LLMs can accelerate secure development but cannot replace security expertise
Integration of security testing tools (like AFL) is essential
Different models show different security prioritization patterns

Looking Forward

This research reinforces that while LLMs are powerful tools for code generation, they are not yet consistently reliable for producing production-ready secure code without human oversight. ChatGPT’s strong performance demonstrates the potential, but the variability across tools highlights the need for:

Continued improvement in secure code generation capabilities
Standardized benchmarks for evaluating LLM security awareness
Integration of automated security testing in AI-assisted development workflows
Developer education on effective prompt engineering for security requirements

Technical Details

Tools Used:

Programming Language: C
Development Environments: VS Code, VIM
Fuzzing Tool: American Fuzzy Lop (AFL)
Analysis: Manual code review and automated testing

Repository: Code samples and detailed analysis will be available in my GitHub repository soon.

Conclusion

The LLM Secure Code Face Off reveals both the promise and limitations of AI-assisted secure software development. While ChatGPT demonstrated impressive capability in generating secure, production-ready code from a single prompt, the inconsistency across models emphasizes that AI is a tool to augment, not replace, human expertise in secure software development.

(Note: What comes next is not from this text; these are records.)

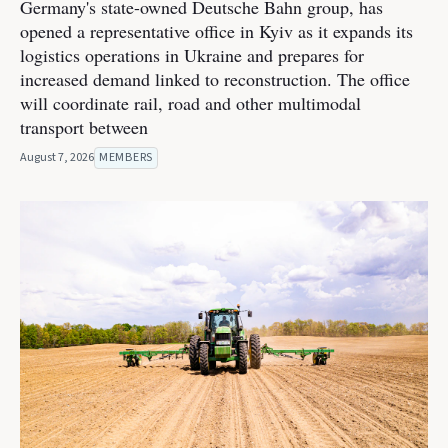
Germany's state-owned Deutsche Bahn group, has
opened a representative office in Kyiv as it expands its
logistics operations in Ukraine and prepares for
increased demand linked to reconstruction. The office
will coordinate rail, road and other multimodal
transport between
August 7, 2026
MEMBERS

For practitioners and researchers working at the intersection of AI and cybersecurity, these findings underscore the importance of rigorous testing, tool selection, and maintaining security awareness throughout the development process—regardless of whether code is human-written or AI-generated.

This research was conducted as part of my final project exploring LLM capabilities in secure software development. The work bridges my industry experience in safety-critical systems with academic research in cybersecurity education.